* **The problem**
Wherever the string "depth" occurs in a line of these records, report that line.

* **The input**
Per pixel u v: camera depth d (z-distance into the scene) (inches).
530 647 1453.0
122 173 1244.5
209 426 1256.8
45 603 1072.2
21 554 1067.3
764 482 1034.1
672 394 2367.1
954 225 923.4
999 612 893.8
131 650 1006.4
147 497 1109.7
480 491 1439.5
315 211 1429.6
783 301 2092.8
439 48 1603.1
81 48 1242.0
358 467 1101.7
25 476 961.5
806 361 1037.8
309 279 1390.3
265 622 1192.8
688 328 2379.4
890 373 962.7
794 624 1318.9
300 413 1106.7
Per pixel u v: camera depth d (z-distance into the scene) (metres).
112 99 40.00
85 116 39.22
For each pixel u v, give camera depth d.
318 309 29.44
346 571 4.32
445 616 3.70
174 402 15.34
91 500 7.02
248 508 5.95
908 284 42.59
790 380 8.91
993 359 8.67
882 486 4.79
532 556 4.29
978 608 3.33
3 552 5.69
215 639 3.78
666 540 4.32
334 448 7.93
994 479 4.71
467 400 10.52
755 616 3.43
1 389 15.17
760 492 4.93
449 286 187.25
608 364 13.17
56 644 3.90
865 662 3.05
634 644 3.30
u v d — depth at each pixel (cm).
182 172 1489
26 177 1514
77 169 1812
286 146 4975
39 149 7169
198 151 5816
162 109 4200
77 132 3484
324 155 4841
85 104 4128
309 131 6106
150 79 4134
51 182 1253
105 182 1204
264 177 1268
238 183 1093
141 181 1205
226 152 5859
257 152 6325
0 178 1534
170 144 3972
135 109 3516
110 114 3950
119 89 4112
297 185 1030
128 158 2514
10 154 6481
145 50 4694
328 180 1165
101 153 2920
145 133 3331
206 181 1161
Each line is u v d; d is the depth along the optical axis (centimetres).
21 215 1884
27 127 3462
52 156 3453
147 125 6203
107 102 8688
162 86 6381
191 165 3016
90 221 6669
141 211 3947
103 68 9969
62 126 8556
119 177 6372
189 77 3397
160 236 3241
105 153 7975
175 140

* **Finished task**
Per pixel u v: camera depth d (z-distance into the scene) (inches).
Per pixel u v: camera depth d (z-distance into the scene) (metres).
For each pixel u v, give camera depth d.
u v d — depth at each pixel (cm).
Each line is u v d; d is the depth along the optical axis (centimetres).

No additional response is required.